### Dataset records
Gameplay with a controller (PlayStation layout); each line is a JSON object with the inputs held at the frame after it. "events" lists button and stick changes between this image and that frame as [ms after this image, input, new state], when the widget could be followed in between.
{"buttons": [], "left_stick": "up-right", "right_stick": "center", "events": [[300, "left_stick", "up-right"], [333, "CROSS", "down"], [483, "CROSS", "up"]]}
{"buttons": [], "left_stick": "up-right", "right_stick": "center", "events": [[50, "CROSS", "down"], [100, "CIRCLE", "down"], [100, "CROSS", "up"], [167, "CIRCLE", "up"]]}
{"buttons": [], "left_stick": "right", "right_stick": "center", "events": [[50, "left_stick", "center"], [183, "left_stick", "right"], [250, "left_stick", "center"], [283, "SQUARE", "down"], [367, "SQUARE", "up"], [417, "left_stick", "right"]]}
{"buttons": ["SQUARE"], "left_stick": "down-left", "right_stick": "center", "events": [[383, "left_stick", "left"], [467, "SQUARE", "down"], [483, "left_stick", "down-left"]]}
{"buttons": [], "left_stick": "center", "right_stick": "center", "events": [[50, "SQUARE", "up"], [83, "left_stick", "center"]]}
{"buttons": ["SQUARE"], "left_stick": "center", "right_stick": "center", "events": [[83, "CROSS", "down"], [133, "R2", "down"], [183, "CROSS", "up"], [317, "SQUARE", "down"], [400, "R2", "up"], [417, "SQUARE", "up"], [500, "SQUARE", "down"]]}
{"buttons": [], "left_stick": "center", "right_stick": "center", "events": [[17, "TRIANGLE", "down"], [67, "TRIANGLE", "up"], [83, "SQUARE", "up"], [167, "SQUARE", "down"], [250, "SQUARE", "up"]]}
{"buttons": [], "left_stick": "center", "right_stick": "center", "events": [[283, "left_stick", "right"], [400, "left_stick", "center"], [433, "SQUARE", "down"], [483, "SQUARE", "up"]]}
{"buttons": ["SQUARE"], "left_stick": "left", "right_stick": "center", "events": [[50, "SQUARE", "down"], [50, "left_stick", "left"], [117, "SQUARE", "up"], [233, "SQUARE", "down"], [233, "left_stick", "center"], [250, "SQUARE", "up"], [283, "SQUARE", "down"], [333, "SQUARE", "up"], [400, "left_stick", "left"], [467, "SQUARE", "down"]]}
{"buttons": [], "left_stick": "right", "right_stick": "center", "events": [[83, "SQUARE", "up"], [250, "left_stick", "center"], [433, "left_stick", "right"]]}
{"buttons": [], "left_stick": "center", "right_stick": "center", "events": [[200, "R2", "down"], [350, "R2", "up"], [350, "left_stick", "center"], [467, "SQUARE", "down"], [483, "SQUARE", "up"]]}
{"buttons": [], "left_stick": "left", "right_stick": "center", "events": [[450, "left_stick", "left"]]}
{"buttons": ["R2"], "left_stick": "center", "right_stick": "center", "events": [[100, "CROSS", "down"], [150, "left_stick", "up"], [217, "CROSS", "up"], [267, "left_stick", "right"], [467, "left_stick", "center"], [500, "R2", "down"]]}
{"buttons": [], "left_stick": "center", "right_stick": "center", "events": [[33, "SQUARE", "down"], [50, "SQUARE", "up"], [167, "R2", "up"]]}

### Requirement
Print every record above exactly as it appears.

### Problem solution
Gameplay with a controller (PlayStation layout); each line is a JSON object with the inputs held at the frame after it. "events" lists button and stick changes between this image and that frame as [ms after this image, input, new state], when the widget could be followed in between.
{"buttons": [], "left_stick": "up-right", "right_stick": "center", "events": [[300, "left_stick", "up-right"], [333, "CROSS", "down"], [483, "CROSS", "up"]]}
{"buttons": [], "left_stick": "up-right", "right_stick": "center", "events": [[50, "CROSS", "down"], [100, "CIRCLE", "down"], [100, "CROSS", "up"], [167, "CIRCLE", "up"]]}
{"buttons": [], "left_stick": "right", "right_stick": "center", "events": [[50, "left_stick", "center"], [183, "left_stick", "right"], [250, "left_stick", "center"], [283, "SQUARE", "down"], [367, "SQUARE", "up"], [417, "left_stick", "right"]]}
{"buttons": ["SQUARE"], "left_stick": "down-left", "right_stick": "center", "events": [[383, "left_stick", "left"], [467, "SQUARE", "down"], [483, "left_stick", "down-left"]]}
{"buttons": [], "left_stick": "center", "right_stick": "center", "events": [[50, "SQUARE", "up"], [83, "left_stick", "center"]]}
{"buttons": ["SQUARE"], "left_stick": "center", "right_stick": "center", "events": [[83, "CROSS", "down"], [133, "R2", "down"], [183, "CROSS", "up"], [317, "SQUARE", "down"], [400, "R2", "up"], [417, "SQUARE", "up"], [500, "SQUARE", "down"]]}
{"buttons": [], "left_stick": "center", "right_stick": "center", "events": [[17, "TRIANGLE", "down"], [67, "TRIANGLE", "up"], [83, "SQUARE", "up"], [167, "SQUARE", "down"], [250, "SQUARE", "up"]]}
{"buttons": [], "left_stick": "center", "right_stick": "center", "events": [[283, "left_stick", "right"], [400, "left_stick", "center"], [433, "SQUARE", "down"], [483, "SQUARE", "up"]]}
{"buttons": ["SQUARE"], "left_stick": "left", "right_stick": "center", "events": [[50, "SQUARE", "down"], [50, "left_stick", "left"], [117, "SQUARE", "up"], [233, "SQUARE", "down"], [233, "left_stick", "center"], [250, "SQUARE", "up"], [283, "SQUARE", "down"], [333, "SQUARE", "up"], [400, "left_stick", "left"], [467, "SQUARE", "down"]]}
{"buttons": [], "left_stick": "right", "right_stick": "center", "events": [[83, "SQUARE", "up"], [250, "left_stick", "center"], [433, "left_stick", "right"]]}
{"buttons": [], "left_stick": "center", "right_stick": "center", "events": [[200, "R2", "down"], [350, "R2", "up"], [350, "left_stick", "center"], [467, "SQUARE", "down"], [483, "SQUARE", "up"]]}
{"buttons": [], "left_stick": "left", "right_stick": "center", "events": [[450, "left_stick", "left"]]}
{"buttons": ["R2"], "left_stick": "center", "right_stick": "center", "events": [[100, "CROSS", "down"], [150, "left_stick", "up"], [217, "CROSS", "up"], [267, "left_stick", "right"], [467, "left_stick", "center"], [500, "R2", "down"]]}
{"buttons": [], "left_stick": "center", "right_stick": "center", "events": [[33, "SQUARE", "down"], [50, "SQUARE", "up"], [167, "R2", "up"]]}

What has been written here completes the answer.